2025 Summit Themes

The Arnold P. Gold Foundation presents its 5th annual Gold Humanism Summit: The Person in Front of You, to be held September 17-20, 2025, in Baltimore, Maryland. The Summit will convene members of the healthcare community to share best practices, strategies, and tools that are intended to improve healthcare for patients, communities, and caregivers alike, creating healthcare that is safe, trusting, and kind.

Participants will include practicing clinicians, faculty, students, and trainees from across the healthcare professions, as well as patients, families, and community members.

Primary Aims

The three primary aims of the Summit are to:

  1. promote educational initiatives
  2. share evidence-informed practical solutions, and
  3. build community among those who are enacting change in this realm.

In addition to falling under one of the above categories, content will reflect a selection of relevant areas, including artificial intelligence; connection; communication; equity and inclusion; humanities; interprofessional teamwork; mentorship; research; trust; wellbeing; and service-learning programs.

Find descriptions of the Summit categories and areas of relevance below.

Presentation Formats

Presentations will be featured as lecture-style talks, panels, workshops, posters, and roundtable discussions, each of which will offer practical solutions that reflect a humanistic approach to healthcare – defined as safe, kind, and engendering trust – and that directly impact the way that patient care is delivered. The intention is for Summit attendees to leave the event with practical action steps to take back with them.

Read through the criteria and submit an abstract by November 4, 2024.

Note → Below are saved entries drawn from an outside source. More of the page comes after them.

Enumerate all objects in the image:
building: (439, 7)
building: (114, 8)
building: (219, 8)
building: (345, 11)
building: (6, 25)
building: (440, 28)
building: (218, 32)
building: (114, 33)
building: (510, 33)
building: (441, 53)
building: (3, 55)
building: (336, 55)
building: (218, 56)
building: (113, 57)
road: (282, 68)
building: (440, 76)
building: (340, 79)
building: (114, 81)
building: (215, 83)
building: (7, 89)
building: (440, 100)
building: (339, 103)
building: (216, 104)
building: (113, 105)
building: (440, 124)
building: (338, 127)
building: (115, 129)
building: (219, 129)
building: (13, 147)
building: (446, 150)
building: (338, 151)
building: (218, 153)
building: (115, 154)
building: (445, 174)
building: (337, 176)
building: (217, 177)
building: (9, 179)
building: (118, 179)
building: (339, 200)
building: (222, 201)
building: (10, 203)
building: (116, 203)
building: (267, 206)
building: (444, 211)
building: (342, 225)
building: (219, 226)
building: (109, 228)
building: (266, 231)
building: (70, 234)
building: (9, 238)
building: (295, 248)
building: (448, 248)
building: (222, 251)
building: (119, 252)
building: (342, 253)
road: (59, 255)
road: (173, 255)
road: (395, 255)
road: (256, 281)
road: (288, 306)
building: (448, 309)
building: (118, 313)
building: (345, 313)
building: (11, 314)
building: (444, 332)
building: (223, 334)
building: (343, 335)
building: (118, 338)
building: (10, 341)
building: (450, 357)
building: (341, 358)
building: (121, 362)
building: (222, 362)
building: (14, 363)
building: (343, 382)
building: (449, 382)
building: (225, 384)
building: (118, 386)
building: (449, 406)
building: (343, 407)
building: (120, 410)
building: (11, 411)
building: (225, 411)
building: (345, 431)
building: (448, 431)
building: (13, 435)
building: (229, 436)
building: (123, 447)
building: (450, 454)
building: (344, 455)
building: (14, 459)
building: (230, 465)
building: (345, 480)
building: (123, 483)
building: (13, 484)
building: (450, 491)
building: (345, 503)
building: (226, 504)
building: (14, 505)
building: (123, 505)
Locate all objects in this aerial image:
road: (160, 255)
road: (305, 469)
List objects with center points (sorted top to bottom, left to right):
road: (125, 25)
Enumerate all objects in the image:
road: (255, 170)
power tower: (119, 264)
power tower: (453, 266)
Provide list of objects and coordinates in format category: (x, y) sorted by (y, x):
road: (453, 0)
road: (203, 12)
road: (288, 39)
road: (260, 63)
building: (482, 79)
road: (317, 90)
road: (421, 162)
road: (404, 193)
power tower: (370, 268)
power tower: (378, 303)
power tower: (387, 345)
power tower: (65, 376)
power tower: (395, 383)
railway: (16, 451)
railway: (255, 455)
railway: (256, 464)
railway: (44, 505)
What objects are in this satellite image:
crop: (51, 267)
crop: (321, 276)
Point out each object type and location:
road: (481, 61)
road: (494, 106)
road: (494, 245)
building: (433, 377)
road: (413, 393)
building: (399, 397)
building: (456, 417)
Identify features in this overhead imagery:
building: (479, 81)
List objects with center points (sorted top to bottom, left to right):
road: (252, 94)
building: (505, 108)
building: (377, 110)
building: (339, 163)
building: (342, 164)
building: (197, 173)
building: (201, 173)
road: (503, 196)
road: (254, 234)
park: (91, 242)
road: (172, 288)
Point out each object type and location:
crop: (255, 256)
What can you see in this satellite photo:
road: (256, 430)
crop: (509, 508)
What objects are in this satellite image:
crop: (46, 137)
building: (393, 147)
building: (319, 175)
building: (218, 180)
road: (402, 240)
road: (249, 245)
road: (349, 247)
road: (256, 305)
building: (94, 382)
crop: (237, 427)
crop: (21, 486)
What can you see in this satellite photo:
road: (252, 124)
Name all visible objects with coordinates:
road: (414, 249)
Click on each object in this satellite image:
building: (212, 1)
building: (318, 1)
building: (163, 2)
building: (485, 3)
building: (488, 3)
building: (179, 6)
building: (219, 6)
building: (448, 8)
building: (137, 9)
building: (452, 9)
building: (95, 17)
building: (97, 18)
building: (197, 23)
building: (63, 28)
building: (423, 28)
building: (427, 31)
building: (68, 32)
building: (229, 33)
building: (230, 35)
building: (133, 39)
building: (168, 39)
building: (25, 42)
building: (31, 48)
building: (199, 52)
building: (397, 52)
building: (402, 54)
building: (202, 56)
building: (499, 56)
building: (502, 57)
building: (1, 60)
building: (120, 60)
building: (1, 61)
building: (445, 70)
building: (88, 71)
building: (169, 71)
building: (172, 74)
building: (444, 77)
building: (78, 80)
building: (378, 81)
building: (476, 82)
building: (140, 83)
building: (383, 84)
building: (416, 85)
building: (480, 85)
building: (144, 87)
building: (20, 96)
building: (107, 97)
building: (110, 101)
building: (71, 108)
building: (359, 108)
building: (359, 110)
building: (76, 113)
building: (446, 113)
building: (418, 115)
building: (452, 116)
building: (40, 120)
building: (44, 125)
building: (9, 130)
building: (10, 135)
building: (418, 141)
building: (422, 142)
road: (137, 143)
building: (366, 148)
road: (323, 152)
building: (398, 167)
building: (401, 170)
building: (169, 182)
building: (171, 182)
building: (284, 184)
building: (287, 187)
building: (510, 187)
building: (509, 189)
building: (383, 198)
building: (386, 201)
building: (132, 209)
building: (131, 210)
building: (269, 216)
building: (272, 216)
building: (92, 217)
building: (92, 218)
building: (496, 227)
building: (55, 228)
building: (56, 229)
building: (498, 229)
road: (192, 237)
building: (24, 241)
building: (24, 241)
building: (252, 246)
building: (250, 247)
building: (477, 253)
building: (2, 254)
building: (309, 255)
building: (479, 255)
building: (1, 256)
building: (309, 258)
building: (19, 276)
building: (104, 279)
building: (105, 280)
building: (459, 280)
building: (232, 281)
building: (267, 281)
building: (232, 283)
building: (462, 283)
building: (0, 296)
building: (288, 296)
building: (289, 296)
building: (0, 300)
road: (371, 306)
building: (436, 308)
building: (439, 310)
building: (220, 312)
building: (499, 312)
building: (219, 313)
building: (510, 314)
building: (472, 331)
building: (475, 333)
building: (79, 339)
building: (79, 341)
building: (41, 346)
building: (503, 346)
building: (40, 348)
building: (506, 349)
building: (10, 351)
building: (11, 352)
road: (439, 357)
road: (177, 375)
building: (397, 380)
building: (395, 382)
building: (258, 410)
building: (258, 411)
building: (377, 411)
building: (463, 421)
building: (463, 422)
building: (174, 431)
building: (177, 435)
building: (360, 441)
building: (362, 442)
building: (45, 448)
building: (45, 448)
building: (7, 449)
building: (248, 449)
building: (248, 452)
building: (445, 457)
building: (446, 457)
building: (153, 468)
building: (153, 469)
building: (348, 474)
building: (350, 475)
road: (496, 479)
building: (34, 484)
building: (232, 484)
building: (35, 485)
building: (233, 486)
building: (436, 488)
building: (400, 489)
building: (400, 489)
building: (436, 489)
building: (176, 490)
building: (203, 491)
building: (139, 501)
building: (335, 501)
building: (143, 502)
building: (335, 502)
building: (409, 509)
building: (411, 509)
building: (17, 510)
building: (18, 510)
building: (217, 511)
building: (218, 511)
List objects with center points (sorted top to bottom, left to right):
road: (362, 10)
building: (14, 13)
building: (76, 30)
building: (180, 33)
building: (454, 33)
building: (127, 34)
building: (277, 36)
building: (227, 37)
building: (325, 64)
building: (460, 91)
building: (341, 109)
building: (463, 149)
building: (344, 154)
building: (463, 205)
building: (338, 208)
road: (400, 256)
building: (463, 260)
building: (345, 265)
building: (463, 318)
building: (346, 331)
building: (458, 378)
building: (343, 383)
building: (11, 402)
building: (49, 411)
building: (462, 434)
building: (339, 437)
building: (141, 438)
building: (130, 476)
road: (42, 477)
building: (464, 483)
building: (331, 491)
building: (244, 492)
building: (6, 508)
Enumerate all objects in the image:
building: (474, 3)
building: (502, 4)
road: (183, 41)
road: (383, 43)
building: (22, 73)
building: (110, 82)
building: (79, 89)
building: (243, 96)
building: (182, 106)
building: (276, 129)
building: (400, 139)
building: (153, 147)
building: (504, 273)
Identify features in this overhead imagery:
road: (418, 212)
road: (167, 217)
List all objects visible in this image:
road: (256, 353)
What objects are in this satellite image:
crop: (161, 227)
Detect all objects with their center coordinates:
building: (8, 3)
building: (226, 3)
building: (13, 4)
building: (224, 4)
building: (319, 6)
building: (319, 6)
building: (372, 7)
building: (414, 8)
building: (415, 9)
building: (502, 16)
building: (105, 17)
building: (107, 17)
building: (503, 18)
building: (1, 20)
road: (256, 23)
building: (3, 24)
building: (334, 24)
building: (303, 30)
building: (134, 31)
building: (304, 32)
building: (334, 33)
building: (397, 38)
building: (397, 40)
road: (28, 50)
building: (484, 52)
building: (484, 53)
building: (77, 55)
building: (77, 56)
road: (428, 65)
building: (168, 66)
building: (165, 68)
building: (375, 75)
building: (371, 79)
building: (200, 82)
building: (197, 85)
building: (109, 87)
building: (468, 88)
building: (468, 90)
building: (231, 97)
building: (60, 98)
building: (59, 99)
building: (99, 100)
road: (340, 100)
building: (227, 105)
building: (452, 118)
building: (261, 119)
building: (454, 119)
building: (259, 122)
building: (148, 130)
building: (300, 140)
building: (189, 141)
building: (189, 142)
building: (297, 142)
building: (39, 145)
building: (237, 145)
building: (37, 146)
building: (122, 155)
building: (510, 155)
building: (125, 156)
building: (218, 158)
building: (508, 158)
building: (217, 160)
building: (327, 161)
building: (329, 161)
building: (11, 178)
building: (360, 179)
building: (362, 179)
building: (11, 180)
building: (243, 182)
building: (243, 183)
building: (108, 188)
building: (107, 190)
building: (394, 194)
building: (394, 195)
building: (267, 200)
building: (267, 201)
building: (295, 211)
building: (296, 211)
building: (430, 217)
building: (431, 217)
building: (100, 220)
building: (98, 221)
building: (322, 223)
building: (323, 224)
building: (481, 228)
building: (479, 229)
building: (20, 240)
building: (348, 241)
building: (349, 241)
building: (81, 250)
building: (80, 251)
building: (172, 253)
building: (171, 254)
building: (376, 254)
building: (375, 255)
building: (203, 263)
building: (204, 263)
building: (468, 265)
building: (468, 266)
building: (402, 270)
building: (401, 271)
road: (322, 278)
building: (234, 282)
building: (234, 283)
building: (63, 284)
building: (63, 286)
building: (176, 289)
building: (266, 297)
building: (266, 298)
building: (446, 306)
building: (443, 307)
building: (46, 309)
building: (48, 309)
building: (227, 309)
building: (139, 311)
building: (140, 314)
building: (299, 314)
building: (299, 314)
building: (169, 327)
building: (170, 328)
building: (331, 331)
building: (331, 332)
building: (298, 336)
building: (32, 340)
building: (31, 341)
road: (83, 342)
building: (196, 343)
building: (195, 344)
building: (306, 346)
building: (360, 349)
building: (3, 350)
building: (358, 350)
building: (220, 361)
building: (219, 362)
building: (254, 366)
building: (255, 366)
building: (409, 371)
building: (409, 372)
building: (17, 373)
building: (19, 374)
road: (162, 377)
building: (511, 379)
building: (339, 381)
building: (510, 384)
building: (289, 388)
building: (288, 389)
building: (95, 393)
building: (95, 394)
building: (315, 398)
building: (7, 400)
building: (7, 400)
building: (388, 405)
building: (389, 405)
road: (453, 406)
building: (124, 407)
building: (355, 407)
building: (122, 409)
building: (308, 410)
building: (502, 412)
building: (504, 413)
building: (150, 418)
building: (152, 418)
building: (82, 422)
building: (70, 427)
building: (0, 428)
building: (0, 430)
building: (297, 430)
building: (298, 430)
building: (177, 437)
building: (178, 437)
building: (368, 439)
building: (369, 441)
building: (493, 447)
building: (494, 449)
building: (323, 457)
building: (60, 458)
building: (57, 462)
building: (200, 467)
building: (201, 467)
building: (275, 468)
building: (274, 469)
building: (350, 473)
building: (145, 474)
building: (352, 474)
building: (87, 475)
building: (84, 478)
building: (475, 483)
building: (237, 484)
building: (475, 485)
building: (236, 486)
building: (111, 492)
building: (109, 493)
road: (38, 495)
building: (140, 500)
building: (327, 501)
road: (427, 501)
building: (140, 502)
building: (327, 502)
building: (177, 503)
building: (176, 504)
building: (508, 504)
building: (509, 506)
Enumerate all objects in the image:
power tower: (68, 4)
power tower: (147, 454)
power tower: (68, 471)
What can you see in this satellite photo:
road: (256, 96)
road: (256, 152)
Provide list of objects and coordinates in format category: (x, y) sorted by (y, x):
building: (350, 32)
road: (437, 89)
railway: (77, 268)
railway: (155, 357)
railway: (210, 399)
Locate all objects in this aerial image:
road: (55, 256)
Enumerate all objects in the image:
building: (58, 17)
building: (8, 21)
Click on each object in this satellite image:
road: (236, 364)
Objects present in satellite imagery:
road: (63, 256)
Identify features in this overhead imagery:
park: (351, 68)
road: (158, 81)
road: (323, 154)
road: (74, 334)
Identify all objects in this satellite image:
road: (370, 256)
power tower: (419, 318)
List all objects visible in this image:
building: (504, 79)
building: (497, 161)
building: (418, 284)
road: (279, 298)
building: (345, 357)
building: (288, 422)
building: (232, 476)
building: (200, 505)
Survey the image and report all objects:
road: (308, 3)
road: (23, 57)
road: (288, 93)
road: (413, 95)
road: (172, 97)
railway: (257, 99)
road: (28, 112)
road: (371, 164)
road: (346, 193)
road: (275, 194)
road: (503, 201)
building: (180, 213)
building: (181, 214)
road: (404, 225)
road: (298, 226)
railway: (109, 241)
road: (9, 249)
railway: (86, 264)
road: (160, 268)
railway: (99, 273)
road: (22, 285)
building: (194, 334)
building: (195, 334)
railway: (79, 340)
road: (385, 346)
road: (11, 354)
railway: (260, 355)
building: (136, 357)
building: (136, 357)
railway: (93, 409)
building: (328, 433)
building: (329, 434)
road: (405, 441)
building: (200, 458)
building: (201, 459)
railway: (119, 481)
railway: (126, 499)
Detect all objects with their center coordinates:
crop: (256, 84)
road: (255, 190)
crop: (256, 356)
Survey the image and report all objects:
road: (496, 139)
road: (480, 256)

Additionally, the Summit Art Gallery will feature select pieces, solicited from members of the healthcare community, that embody the Summit themes. Submit artwork by January 30, 2025. Visit the 2024 Summit Art Gallery for inspiration.

Categories

  • Education – Education across the lifespan of the learner, from early training in health professions education, including service-learning programs, through residency and fellowship, to later career professional development and certification initiatives. Emphasis is on training and learning.
  • Evidence-informed practical solutions – Application of validated tools and systems, innovative practices, and efforts leading to systemic or structural changes. Emphasis is on putting discoveries into practice.
  • Community building – Work that involves engaging multiple groups of people (healthcare team members, community members, organizational partners) who are working together to address needs that they define and prioritize in the delivery of trustworthy, kind, safe, and equitable healthcare. Emphasis is on collaboration and partnership to effect change.

Areas of Relevance

  • Artificial Intelligence – As AI technology evolves to take on increasingly more complex tasks within the healthcare setting, placing humanism at the center of patient interactions is imperative. Presentations will focus on practical ways to interact with technology that enhances, rather than detracts from, the clinician-patient relationship, including how to address bias, maintain empathy, and promote trust.
  • Connection – Presentations will offer practical approaches to having humanistic interactions in the healthcare setting, including between patient and clinician, between colleagues, peers, or among healthcare teams.
  • Communication – Presentations will offer practical and humanistic approaches to conveying, disseminating and documenting information in the healthcare setting, including between patient and clinician, between colleagues, peers, or among healthcare teams, between healthcare workers and the institutions they serve, between institutions and communities they serve.
  • Equity and Inclusion – Presentations will address practical approaches to creating healthcare training and clinical environments that are safe, equitable, diverse, inclusive, and free from discrimination.
  • Humanities – Presentations will demonstrate the value of humanities in healthcare education and practice, including fostering listening and observation skills, perspective-taking, self-reflection, and comfort with ambiguity, all of which are important to navigating healthcare, whether as a clinician, trainee, patient, or caregiver.
  • Interprofessional teamwork – Presentations will highlight practical approaches to delivering humanistic patient care that is a result of respectful and balanced collaboration across team members who represent diverse professional backgrounds.
  • Mentorship – Presentations will highlight programs that foster the sharing of knowledge and experience in the healthcare professional or education setting, including but not limited to group, one-to-one, peer, reverse mentoring, and pipeline development programs.
  • Research – Presentations will share data-driven research that demonstrate how a humanistic approach can lead to improved outcomes in the delivery of healthcare or in the healthcare practice or educational setting.
  • Trust – Presentations will explore themes of trust, mistrust, distrust, and misinformation and offer practical approaches to (re)building trust systemically within communities, healthcare settings, and in the healthcare system at large.
  • Wellbeing – Presentations will explore innovative ways healthcare workers and trainees can promote and sustain wellbeing, and what healthcare systems can do from the top down to address this issue. Presentations may feature initiatives being implemented at the individual, departmental, or institutional level.
  • Service-Learning Programs – Presentations will highlight programs that feature organized community service activities that meet identified community needs and are rooted in formal coursework and that reflect particular curricular concepts being taught.